Three Labour MPs could defect to the Conservatives

Three Labour MPs could defect to the Conservatives because they are disillusioned with Sir Keir Starmer’s leadership

  • Three Labour MPs are understood to be considering defecting to Conservatives
  • They are said to have become disillusioned with Sir Keir Starmer’s leadership  
  • The three MPs have decided to ‘open lines of communication’ with Tory whips
  • A Labour MP has not ‘crossed’ to join the Tory Party since Reg Prentice in 1977 

Three Labour MPs are considering defecting to the Conservatives because they have become disillusioned with Sir Keir Starmer’s leadership, The Mail on Sunday understands.

The MPs decided during last week’s Labour conference in Brighton to ‘open lines of communication’ with Tory whips about switching parties.

They are understood to be in despair at Sir Keir’s failure to make inroads into Boris Johnson’s opinion poll lead – as well as Labour deputy leader Angela Rayner branding the Conservatives as ‘racist’ and ‘scum’.

A Labour MP has not ‘crossed the floor’ to join the Tory Party since Reg Prentice defected in 1977. 

And last night party insiders conceded it would be a massive blow to Sir Keir’s already beleaguered leadership.

Three Labour MPs are considering defecting to the Conservatives because they have become disillusioned with Sir Keir Starmer’s (pictured) leadership

It also comes against the backdrop of traditional Labour voters ditching their life-long party allegiance at the 2019 General Election to vote Tory in what was Labour’s ‘Red Wall’ of seats in the North and Midlands.

Ironically, the defection threat emerged after Sir Keir’s camp won plaudits for ‘banishing the Left’ at last week’s conference and returning the party to a New Labour-style drive for power.

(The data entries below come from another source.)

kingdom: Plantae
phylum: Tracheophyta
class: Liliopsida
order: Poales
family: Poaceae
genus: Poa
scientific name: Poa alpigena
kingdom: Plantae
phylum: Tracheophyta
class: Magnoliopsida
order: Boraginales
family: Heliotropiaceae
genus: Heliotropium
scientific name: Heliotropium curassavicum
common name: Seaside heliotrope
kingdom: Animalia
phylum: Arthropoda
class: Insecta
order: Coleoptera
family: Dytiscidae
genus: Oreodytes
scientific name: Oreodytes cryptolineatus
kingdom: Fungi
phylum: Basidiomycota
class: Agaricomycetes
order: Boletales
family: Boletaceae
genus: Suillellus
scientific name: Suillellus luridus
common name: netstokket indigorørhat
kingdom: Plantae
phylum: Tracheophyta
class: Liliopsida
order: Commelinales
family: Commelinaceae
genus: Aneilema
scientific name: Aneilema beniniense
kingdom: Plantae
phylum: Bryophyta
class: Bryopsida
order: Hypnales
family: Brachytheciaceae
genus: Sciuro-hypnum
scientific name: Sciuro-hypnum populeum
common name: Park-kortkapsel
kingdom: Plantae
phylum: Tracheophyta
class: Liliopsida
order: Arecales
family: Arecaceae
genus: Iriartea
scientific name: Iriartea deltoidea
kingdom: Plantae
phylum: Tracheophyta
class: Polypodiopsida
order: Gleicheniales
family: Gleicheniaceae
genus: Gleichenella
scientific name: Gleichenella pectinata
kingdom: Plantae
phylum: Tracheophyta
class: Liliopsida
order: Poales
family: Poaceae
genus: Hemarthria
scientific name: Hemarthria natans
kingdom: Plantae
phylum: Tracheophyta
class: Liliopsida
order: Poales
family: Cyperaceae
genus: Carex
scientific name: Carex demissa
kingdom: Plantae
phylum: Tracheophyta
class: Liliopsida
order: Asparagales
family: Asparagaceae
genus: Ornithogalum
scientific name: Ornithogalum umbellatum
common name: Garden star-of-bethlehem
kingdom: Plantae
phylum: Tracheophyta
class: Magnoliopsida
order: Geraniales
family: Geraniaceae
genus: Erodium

His inner circle was also jubilant that ‘for the first time in a decade’ the party conference had cheered and applauded the achievements of the Blair/Brown era when Sir Keir set them out in his conference speech.

In internal party rule changes agreed last week, he was also credited with ensuring that an arch Left-winger like Jeremy Corbyn could never again get on the party leadership ballot paper.

In future contests, potential candidates must be nominated by 20 per cent of the parliamentary party – about 40 MPs at present – a threshold considered to be too high for the Left of the party to achieve. 

But The Mail on Sunday understands that the progress made by Sir Keir has failed to convince the three Labour MPs that it is worth staying with the party.

The rule changes have sparked fury on the party’s Left.

Only last week, Brighton Kemptown MP Lloyd Russell-Moyle laid into Sir Keir’s ‘goddamn awful leadership’, saying he might be a ‘very nice man’ but he was ‘not a politician for the Labour Party’.

The MPs decided during last week’s Labour conference in Brighton (pictured) to ‘open lines of communication’ with Tory whips about switching parties

Speaking at a rally on the fringe of the party conference, Mr Russell-Moyle tore into the leader, saying: ‘No politician worth their salt would waste the whole of conference to try to introduce rule changes like they did.’ 

He also urged Left-wing activists to stay with the Labour Party and fight back, saying: ‘If we organise, if we prepare, if we stay in the party… next time… we will have new leadership.’

Mr Russell-Moyle told The Mail on Sunday last night he believed Sir Keir was ‘not a natural politician’ even if he was a ‘good man’. 

However, he vowed to campaign for him to become Prime Minister ‘because he is better than any Tory’.

One Starmer ally said it was the takeover of Labour under Mr Corbyn that had led to its ‘utterly disastrous’ 2019 Election result, handing Mr Johnson an 80-strong majority and leaving the party with just 199 seats now.

Both Labour and the Tories have been hit by a string of defections since 2017 over their Brexit policies, with departing MPs mostly becoming independents or forming a new party.

Reg Prentice left Labour after battles with constituency Left-wingers and was elected as a Tory in 1979.  

A health minister in the Thatcher government, he stepped down as an MP in 1987, becoming Baron Prentice of Daventry.